17 Eylül 2011 Cumartesi

Bulmak istersen felah Rabbine kul olmak yeter

Bulmak istersen felah Rabbine kul olmak yeter
İnsan-ı tahkik bulmağa sıdkile bir ikrar yeter

Kur’an’da “Ey iman edenler! Sizi, size hayat verecek şeylere davet ettiği zaman Allah’a ve Resulüne icabet edin. Bilin ki, şüphesiz Allah kişi ile kalbi arasına girer ve siz hakikaten yalnız O’na dönüp toplanacaksınız / haşr olacaksınız.” (Enfal, 24) Buyrulur. Bu ayetteki muhatap müminlerdir ve mümin dirilmeye çağrılıyor. Bu dirilme şöyledir: Bir kimse taklit iman veya istidlal / delilli imanla mümin olup, fakat iman-ı hakikiden gafilse; böyle bir müminin hakiki imanla dirilmesi ve hakikat ehli olarak yaşaması diriliğidir. Tahkik, hakikat demektir ki, tevhid-i hakiki irfaniyetiyle insan-ı kamil olmaktır. İşte insan-ı kamile ulaşmak için, zamanın hakikat davetçisi olan mürşid-i kamilin telkin ve irşadına mazhar olup, onun irşadına sadakatle uymak gerek. Ancak o zaman felaha / kurtuluşa erip, kamil bir kulluğa ulaşırsın, buyruluyor. Allahualem.

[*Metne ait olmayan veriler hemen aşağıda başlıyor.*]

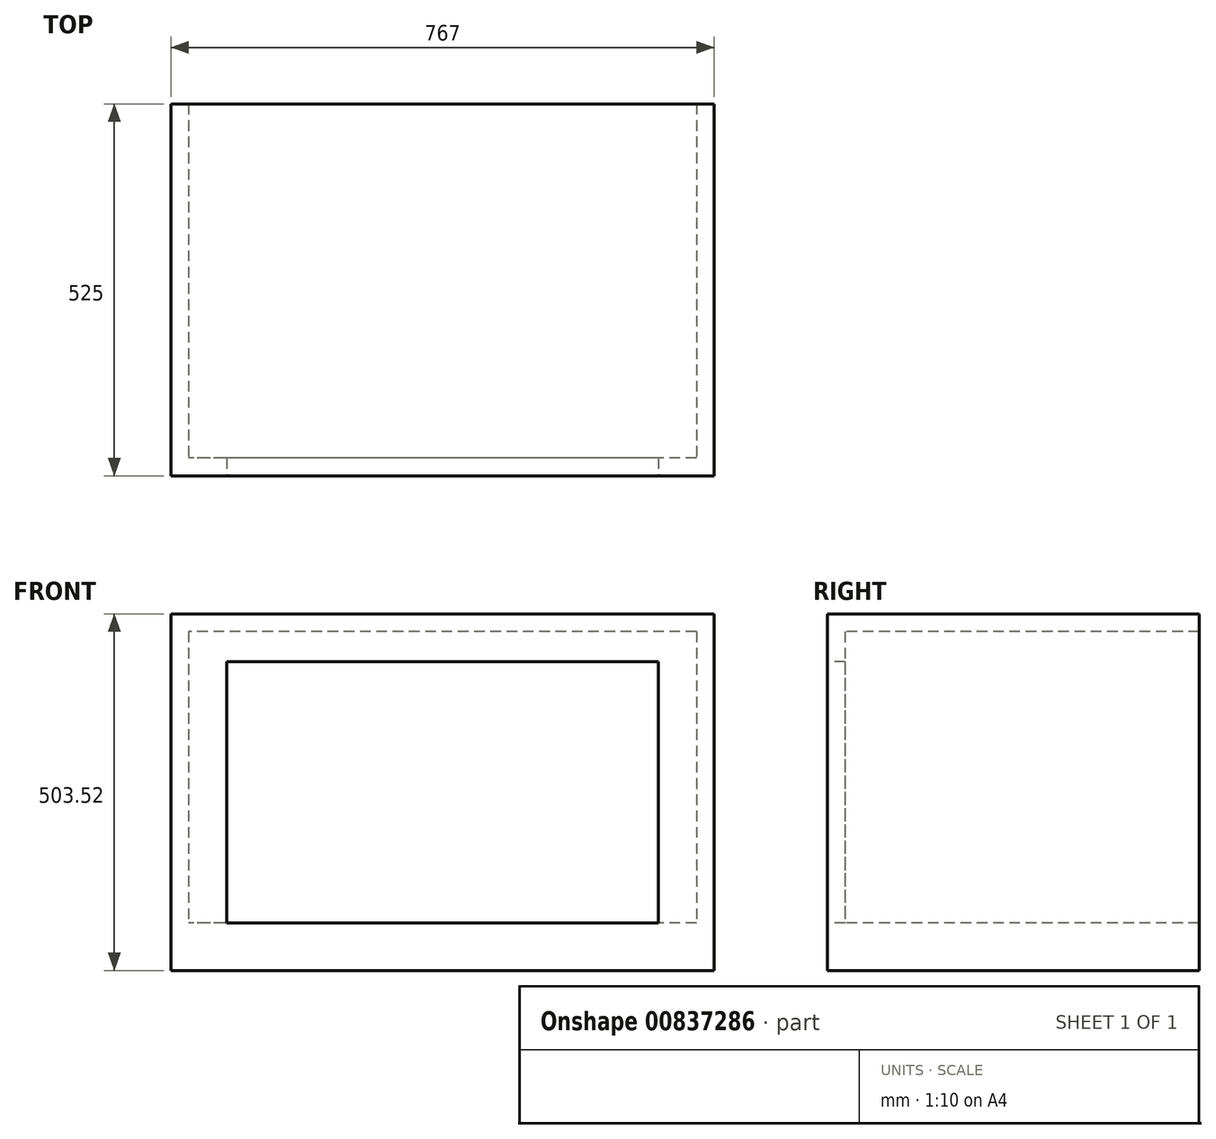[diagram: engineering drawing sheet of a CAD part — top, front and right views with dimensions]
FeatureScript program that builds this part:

Hem kim aşık olsa güle bülbül gibi düşer dile

Baktıkça bülbül ol güle ol zevk ona cennet yeter

Bülbül, gülün aşığıdır. Onun için gece gündüz daima gül ile meşgul olup, gülün aşkıyla figan eder, öter. Bülbülün güle muhabbetinden dolayı olan figan ve feryadını herkes dinler ve böylece dilden dile düşer.
Gül, Hz. Resulullah (sav) Efendimizi remzeder. Bülbül ise, hidayet-i Nur-u Muhammed’in zuhurunu bulmuş ve nasiplenmiş olan saliktir. Her kim, meslek-i Resulde salik olur da Nur-u Muhammed hidayetinden nasiplenirse; o kimse daima Nur-u Muhammed ruhaniyetiyle meşgul olur ve daima o ruhaniyetin zuhurunu arayarak, o ruha mensup olanları gözetir. Onun böyle Nur-u Muhammed mazharı olan ehl-i zikri ve ehl-i tevhidi arayıp da, onlarla sohbet etmesi; halk tarafından acayip görülür ve dedikodu edilerek, böylece o salik dilden dile düşer. Fakat salikin hidayet-i Nur-u Muhammed’e mazhar olup, onunla gıdalanması, o salikin cennetidir. Yani cennet-ül irfanıdır. O daima, her yerde ve her alemde cennet-ül irfanda zevk-i ilahi ile yaşar. Çünkü cennet-ül irfana bu alemde giren, bir daha ebediyen çıkmaz. Allahualem.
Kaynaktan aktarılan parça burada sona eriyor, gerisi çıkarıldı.